→ AIM OF THE TASK:
Could you please transcribe the data exactly, without the pictures?

→ DATA RECORDS:
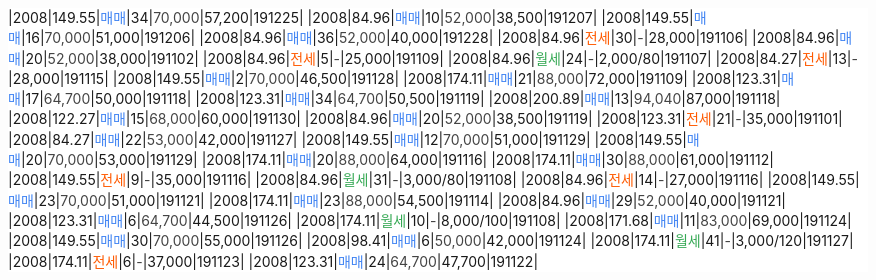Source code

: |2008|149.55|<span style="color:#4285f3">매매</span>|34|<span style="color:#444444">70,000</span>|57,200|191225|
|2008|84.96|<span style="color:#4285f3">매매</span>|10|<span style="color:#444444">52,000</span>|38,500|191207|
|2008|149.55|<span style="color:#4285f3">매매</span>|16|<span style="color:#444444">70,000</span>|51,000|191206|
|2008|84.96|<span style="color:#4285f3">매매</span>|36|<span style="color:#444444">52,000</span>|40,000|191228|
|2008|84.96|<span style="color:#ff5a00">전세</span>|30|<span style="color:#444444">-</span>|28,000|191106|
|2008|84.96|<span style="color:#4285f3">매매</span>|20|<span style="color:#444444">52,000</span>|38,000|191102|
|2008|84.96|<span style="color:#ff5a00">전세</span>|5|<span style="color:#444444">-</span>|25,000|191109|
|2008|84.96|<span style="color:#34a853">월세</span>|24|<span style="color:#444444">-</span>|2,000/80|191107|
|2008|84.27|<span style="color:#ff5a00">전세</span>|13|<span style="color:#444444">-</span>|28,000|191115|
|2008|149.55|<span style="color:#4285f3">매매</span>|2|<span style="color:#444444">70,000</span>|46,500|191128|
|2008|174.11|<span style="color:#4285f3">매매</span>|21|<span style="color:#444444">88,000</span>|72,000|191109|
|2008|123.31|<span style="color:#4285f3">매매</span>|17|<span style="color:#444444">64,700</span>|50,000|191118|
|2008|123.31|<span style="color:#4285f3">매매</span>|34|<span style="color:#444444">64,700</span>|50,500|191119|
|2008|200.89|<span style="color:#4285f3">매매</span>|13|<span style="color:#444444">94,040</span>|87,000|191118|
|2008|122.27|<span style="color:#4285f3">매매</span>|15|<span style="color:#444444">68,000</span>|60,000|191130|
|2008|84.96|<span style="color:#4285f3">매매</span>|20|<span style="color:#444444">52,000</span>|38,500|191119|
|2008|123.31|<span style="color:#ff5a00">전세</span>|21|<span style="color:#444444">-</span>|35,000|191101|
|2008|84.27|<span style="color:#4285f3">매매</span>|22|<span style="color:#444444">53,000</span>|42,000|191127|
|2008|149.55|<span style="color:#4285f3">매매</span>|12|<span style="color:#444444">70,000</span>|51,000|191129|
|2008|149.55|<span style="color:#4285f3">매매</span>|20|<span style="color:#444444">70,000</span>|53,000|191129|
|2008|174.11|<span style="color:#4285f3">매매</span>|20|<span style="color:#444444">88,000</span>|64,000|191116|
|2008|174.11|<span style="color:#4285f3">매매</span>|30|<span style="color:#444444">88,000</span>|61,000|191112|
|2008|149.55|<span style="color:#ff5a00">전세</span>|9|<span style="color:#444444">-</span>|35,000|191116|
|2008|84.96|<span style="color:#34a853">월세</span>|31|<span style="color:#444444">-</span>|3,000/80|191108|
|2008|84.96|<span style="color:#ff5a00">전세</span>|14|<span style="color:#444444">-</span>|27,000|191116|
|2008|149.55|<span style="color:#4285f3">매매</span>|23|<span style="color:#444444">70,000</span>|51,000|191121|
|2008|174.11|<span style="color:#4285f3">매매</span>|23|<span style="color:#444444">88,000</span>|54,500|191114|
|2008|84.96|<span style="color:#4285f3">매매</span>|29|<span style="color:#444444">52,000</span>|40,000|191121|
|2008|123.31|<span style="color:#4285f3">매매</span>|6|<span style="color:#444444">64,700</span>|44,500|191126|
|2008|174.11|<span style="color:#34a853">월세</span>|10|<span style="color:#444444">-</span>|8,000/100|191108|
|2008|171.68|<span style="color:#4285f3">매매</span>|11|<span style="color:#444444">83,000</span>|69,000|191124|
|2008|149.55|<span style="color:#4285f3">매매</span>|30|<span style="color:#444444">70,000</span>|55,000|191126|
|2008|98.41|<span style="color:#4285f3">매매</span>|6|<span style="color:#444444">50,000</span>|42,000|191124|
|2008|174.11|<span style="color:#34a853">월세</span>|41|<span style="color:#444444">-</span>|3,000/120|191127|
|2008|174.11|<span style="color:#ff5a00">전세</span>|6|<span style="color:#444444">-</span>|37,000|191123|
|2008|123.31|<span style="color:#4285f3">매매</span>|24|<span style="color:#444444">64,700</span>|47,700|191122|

→ YOUR RESPONSE:
Source code

: |2008|149.55|<span style="color:#4285f3">매매</span>|34|<span style="color:#444444">70,000</span>|57,200|191225|
|2008|84.96|<span style="color:#4285f3">매매</span>|10|<span style="color:#444444">52,000</span>|38,500|191207|
|2008|149.55|<span style="color:#4285f3">매매</span>|16|<span style="color:#444444">70,000</span>|51,000|191206|
|2008|84.96|<span style="color:#4285f3">매매</span>|36|<span style="color:#444444">52,000</span>|40,000|191228|
|2008|84.96|<span style="color:#ff5a00">전세</span>|30|<span style="color:#444444">-</span>|28,000|191106|
|2008|84.96|<span style="color:#4285f3">매매</span>|20|<span style="color:#444444">52,000</span>|38,000|191102|
|2008|84.96|<span style="color:#ff5a00">전세</span>|5|<span style="color:#444444">-</span>|25,000|191109|
|2008|84.96|<span style="color:#34a853">월세</span>|24|<span style="color:#444444">-</span>|2,000/80|191107|
|2008|84.27|<span style="color:#ff5a00">전세</span>|13|<span style="color:#444444">-</span>|28,000|191115|
|2008|149.55|<span style="color:#4285f3">매매</span>|2|<span style="color:#444444">70,000</span>|46,500|191128|
|2008|174.11|<span style="color:#4285f3">매매</span>|21|<span style="color:#444444">88,000</span>|72,000|191109|
|2008|123.31|<span style="color:#4285f3">매매</span>|17|<span style="color:#444444">64,700</span>|50,000|191118|
|2008|123.31|<span style="color:#4285f3">매매</span>|34|<span style="color:#444444">64,700</span>|50,500|191119|
|2008|200.89|<span style="color:#4285f3">매매</span>|13|<span style="color:#444444">94,040</span>|87,000|191118|
|2008|122.27|<span style="color:#4285f3">매매</span>|15|<span style="color:#444444">68,000</span>|60,000|191130|
|2008|84.96|<span style="color:#4285f3">매매</span>|20|<span style="color:#444444">52,000</span>|38,500|191119|
|2008|123.31|<span style="color:#ff5a00">전세</span>|21|<span style="color:#444444">-</span>|35,000|191101|
|2008|84.27|<span style="color:#4285f3">매매</span>|22|<span style="color:#444444">53,000</span>|42,000|191127|
|2008|149.55|<span style="color:#4285f3">매매</span>|12|<span style="color:#444444">70,000</span>|51,000|191129|
|2008|149.55|<span style="color:#4285f3">매매</span>|20|<span style="color:#444444">70,000</span>|53,000|191129|
|2008|174.11|<span style="color:#4285f3">매매</span>|20|<span style="color:#444444">88,000</span>|64,000|191116|
|2008|174.11|<span style="color:#4285f3">매매</span>|30|<span style="color:#444444">88,000</span>|61,000|191112|
|2008|149.55|<span style="color:#ff5a00">전세</span>|9|<span style="color:#444444">-</span>|35,000|191116|
|2008|84.96|<span style="color:#34a853">월세</span>|31|<span style="color:#444444">-</span>|3,000/80|191108|
|2008|84.96|<span style="color:#ff5a00">전세</span>|14|<span style="color:#444444">-</span>|27,000|191116|
|2008|149.55|<span style="color:#4285f3">매매</span>|23|<span style="color:#444444">70,000</span>|51,000|191121|
|2008|174.11|<span style="color:#4285f3">매매</span>|23|<span style="color:#444444">88,000</span>|54,500|191114|
|2008|84.96|<span style="color:#4285f3">매매</span>|29|<span style="color:#444444">52,000</span>|40,000|191121|
|2008|123.31|<span style="color:#4285f3">매매</span>|6|<span style="color:#444444">64,700</span>|44,500|191126|
|2008|174.11|<span style="color:#34a853">월세</span>|10|<span style="color:#444444">-</span>|8,000/100|191108|
|2008|171.68|<span style="color:#4285f3">매매</span>|11|<span style="color:#444444">83,000</span>|69,000|191124|
|2008|149.55|<span style="color:#4285f3">매매</span>|30|<span style="color:#444444">70,000</span>|55,000|191126|
|2008|98.41|<span style="color:#4285f3">매매</span>|6|<span style="color:#444444">50,000</span>|42,000|191124|
|2008|174.11|<span style="color:#34a853">월세</span>|41|<span style="color:#444444">-</span>|3,000/120|191127|
|2008|174.11|<span style="color:#ff5a00">전세</span>|6|<span style="color:#444444">-</span>|37,000|191123|
|2008|123.31|<span style="color:#4285f3">매매</span>|24|<span style="color:#444444">64,700</span>|47,700|191122|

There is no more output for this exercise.